Nunn keeps his story close and tight. His prose is evocative and lyrical but tough and to-the-point. He creates landscapes that are so intense as to be thoroughly immersive. The tiny ecosystem of Tijuana Straits, from the Outer Peak in the ocean where the Mystic Ridge breaks, to Garage-Door Tijuana, an intricate maze of trash and treasure comes meticulously to life in Nunn's prose. He also creates the hellish world of the maquilladoras in Tijuana proper. This bleak landscape of ruin, rust and toxic waste shambles to life and itself gives birth to monsters. Every terrorizing story about bad drugs and bad neighborhoods comes to fiery life as Nunn creates the compelling and ferocious Armando Santoya.

Santoya's stories -- and the stories of his comrades from the maquilladoras -- are intense, compelling stories of terror and horror. Nunn writes powerfully and passionately enough to evoke the supernatural dread within the natural world. He peels the skin off of an ugly reality and finds the deeper ugliness within, nestled next to a humanity so stepped-upon, so beat-down, so used that the terror is intimately mixed with sympathy. Nunn's monsters are ultimately human and ultimately frightening. And for readers, nothing is quite so bracingly enjoyable as glancing in the mirror and seeing your own scarred face, sheeted in the blood of others.

But Nunn's novel isn't merely a tale of terror. The horrific landscape of the maquilladoras borders on the beauty of the Pacific Ocean. And though Sam Fahey is damaged goods through and through, he's still a human being capable of greatness. Nunn's love of the huge, cryptic slab of ocean that washes upon our shores is borne out in passages that mine the power of nature, that excavate with a single man on a single board and find somewhere on the border a purity that evokes peace. It's the purity that brings redemption, that cleanses the filth from our veins and our lives.

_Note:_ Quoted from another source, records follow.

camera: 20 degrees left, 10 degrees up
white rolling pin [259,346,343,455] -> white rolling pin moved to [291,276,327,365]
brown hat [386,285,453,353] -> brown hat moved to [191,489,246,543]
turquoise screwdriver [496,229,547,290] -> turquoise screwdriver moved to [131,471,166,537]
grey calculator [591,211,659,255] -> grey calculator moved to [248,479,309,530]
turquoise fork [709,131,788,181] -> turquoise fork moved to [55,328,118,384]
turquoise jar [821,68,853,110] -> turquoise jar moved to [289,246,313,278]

For all that it inhabits the borders, 'Tijuana Straits' is a decidedly American novel, in the great tradition of Pete Dexter, Flannery O'Connor, William Faulkner and Mark Twain. Nunn's America is the America of decaying suburbs, of trash-filled alleys. This is the country that spreads not democracy and wealth, but inequality and squalor. Nunn knows the old axiom that you can read a man's character by looking at his trash. He brings our country, and our fictional tradition to life by rummaging through the waste. There he finds the glorious and the discarded, the poisonous runoff from a mindless manufactory, flushed from out of sight but not out of the world.

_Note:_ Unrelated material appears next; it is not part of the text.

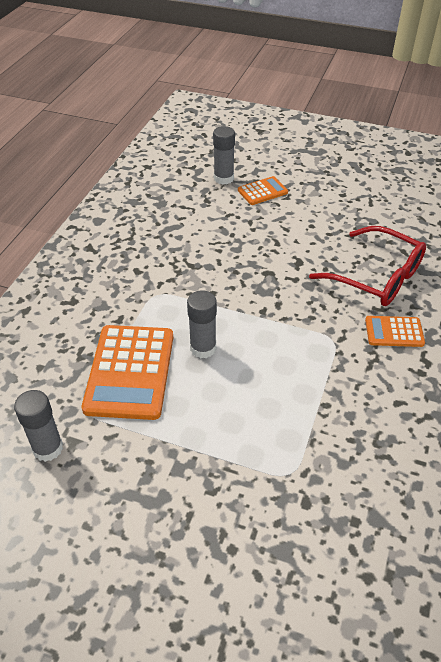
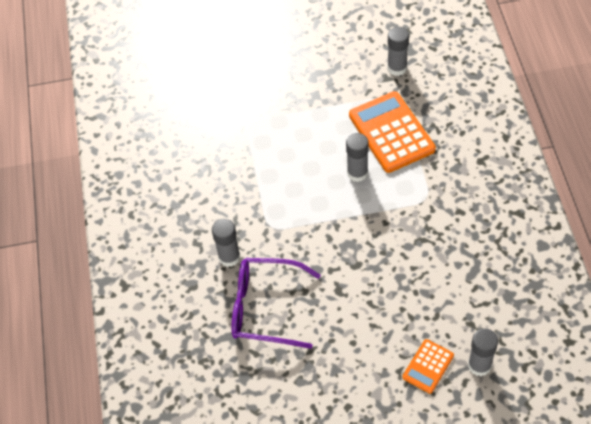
camera: 155 degrees right, 10 degrees up
red glasses [309,226,426,306] -> purple glasses [231,258,321,349]
orange calculator [365,316,425,347] -> grey glue stick [212,219,240,267]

In the midst of all the wonderful character notes, the passionate portrayals of our determined effort to destroy the beauty that gave birth to us, and the intense landscapes, both internal and external, Nunn manages to effortlessly create a compelling plot that turns the pages faster than readers will wish to see them go by. 'Tijuana Straits' is a novel that rewards readers but is an amazingly fast and easy read. Nunn's effortless performance is clearly the result of a handcrafted-prose ethic. 'Tijuana Straits' is purely organic, inspiration brought to life by perspiration and skill. Nunn's novel will cross the border between the world created for the reader and the world the reader inhabits, to spin a tale that becomes part of the reader, to join the reader in the no-man's-land where change is what you hand the homeless as you hope for yourself.